The performative behaviour of both camera and subject gave rise to a series of works centred on particular bodily actions. Performance (2003) is still very much concerned with portraiture, both as self-image (a drawing) and as the self viewed (a photograph). The artist, unclothed in front of a black backdrop, draws around the outline of her body with a piece of white chalk, successively crouching, leaning, bending, turning and stretching to reach her extremities, passing the chalk from one hand to the other, before finally bending forward again, then returning to an upright position and leaving before the film runs out, so that the final images are of the drawing alone. On this occasion, the animated subject moves only within the confines of a fixed position while the film relentlessly progresses through the camera, which in turn moves continuously back and forth on its tripod in a series of panning sweeps. This complex of pauses and movements registers the body as a repeating frieze of seventy distinct renditions in a developing continuum, similar in appearance to a Muybridge sequence of human locomotion, but with both figure and drawing anamorphically compressed by the lateral actions of film and tripod.
Clearly, this is a model of reflexivity, a lucid study in the relation of film to camera to subject, and a comparison of drawing, photography and animation.
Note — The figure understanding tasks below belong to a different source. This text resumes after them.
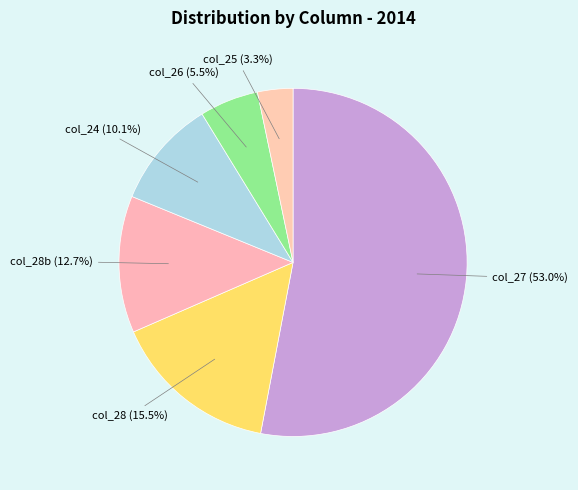

Count the number of slices in the pie.

6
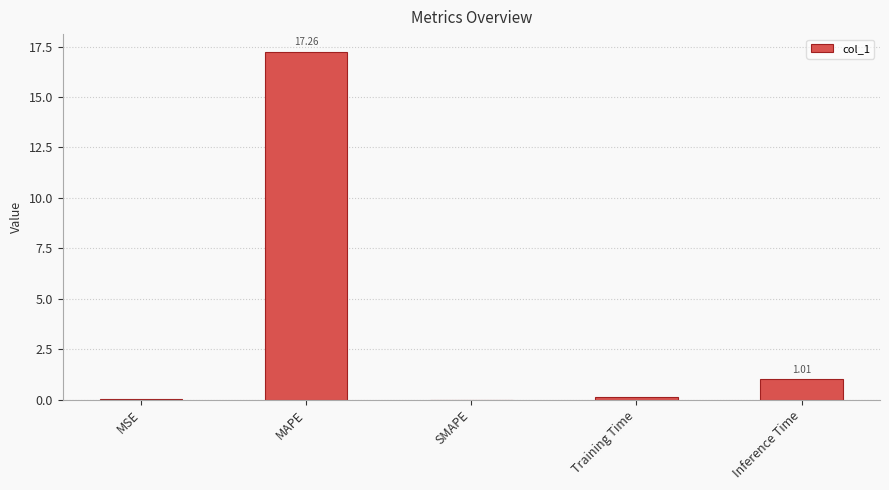

What is the change in value from SMAPE to Inference Time?

+1.0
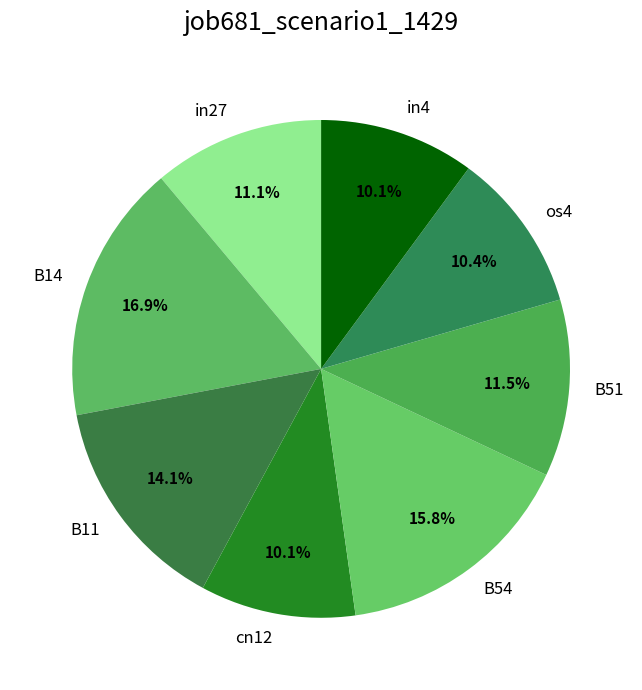

Between in27 and B14, which is larger?

B14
Equally clearly, this objectively scientific method has other consequences – the production of an image now susceptible to more subjective responses. If, for example, we consider this to be a ‘desirable’ image, the locus of desire seems to be within four possible sites: the artist herself as subject; the operator of the camera; the viewer of the photograph; and the photograph itself as viewed object.
Additional to her imperative of making one continuous image (a drawing) to be simultaneously configured within another (an extended photographic transparency), there is the artist’s wish to repress a single identity in favour of multiple identities, creating a frieze that is repetitious without ever literally repeating itself. Indeed, she sees the performed action more as annihilation than celebration of a singular self, and the white chalk drawing that remains is like the evidence of a body’s trace in a crime scene. A temptation to see the naked artist’s self-attention as an auto-erotic experience seems undermined by such negative description, and one may have to look elsewhere to find her displayed body as an object of desire.
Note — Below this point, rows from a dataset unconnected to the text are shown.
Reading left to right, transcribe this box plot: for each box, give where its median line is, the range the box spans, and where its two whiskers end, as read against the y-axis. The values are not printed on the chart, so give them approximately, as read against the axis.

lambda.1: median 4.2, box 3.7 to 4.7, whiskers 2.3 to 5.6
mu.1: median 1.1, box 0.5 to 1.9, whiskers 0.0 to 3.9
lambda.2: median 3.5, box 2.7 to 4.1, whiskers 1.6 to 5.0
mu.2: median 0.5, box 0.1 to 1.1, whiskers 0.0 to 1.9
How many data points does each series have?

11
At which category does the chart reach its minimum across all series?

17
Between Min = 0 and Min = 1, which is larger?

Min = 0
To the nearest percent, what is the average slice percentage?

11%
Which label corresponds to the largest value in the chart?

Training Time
In this case, the next consideration might be the perception of the unseen and unknown camera operator, but one can only speculate on the psychological effect of such a gaze on its donor. Our own indirect gaze towards the ensuing representation is a more reliable reference. The nude figure will always be potentially erotic, and here a slender, youthful female body is in conformity with a convention familiar to us in paintings, photographs and films, and must surely qualify to trigger such potential. Moreover, given that the back-and-fourth panning of the camera frequently creates pairs of figures within the larger frieze, a resulting narrative suggestion only compounds an erotic reading by supplying a context. For example, the detail selected for the invitation card to Laura Medler’s recent exhibitions at Capital Culture in London, and Outline in Amsterdam, comprises two elongated women standing side by side, laterally inverted like mirrored twins, each with one arm raised, stretching and revealing the upper part of the body, each with the other arm hanging down and seemingly linked as though they are handcuffed together. Both gestures, in combination with their nudity, only serve to render the pair as passive recipients of our gaze, but the combined look of both figures directly outwards to the observer defiantly contradicts that passivity, their resulting ambivalence producing an almost sado-masochistic construct.
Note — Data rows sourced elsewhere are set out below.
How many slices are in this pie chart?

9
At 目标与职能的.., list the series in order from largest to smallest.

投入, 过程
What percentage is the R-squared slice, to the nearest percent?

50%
The final locus of desire is in the art object itself, the image embedded in the medium which transports it. Most usually with Laura Medler’s work, a Cibachrome transparency is displayed on a light-box, offering the viewer a shiningly seductive consumable. Equally enticing, however, Performance is resolved as a sleekly panoramic (14 x 300 cm) Cibachrome print, face-mounted behind clear acrylic (using the Diasec process), backed with aluminium. The hi-tech production values and pristinely manufactured materials combine with the more uniquely configured and painterly nudes (patterned with lateral striations resulting from the film’s imperfect progression) in an irresistible mix. This is, in fact, the final, potent meeting point of three desires (towards the subject, towards the image, and towards the object), which now reside there in delectable fusion.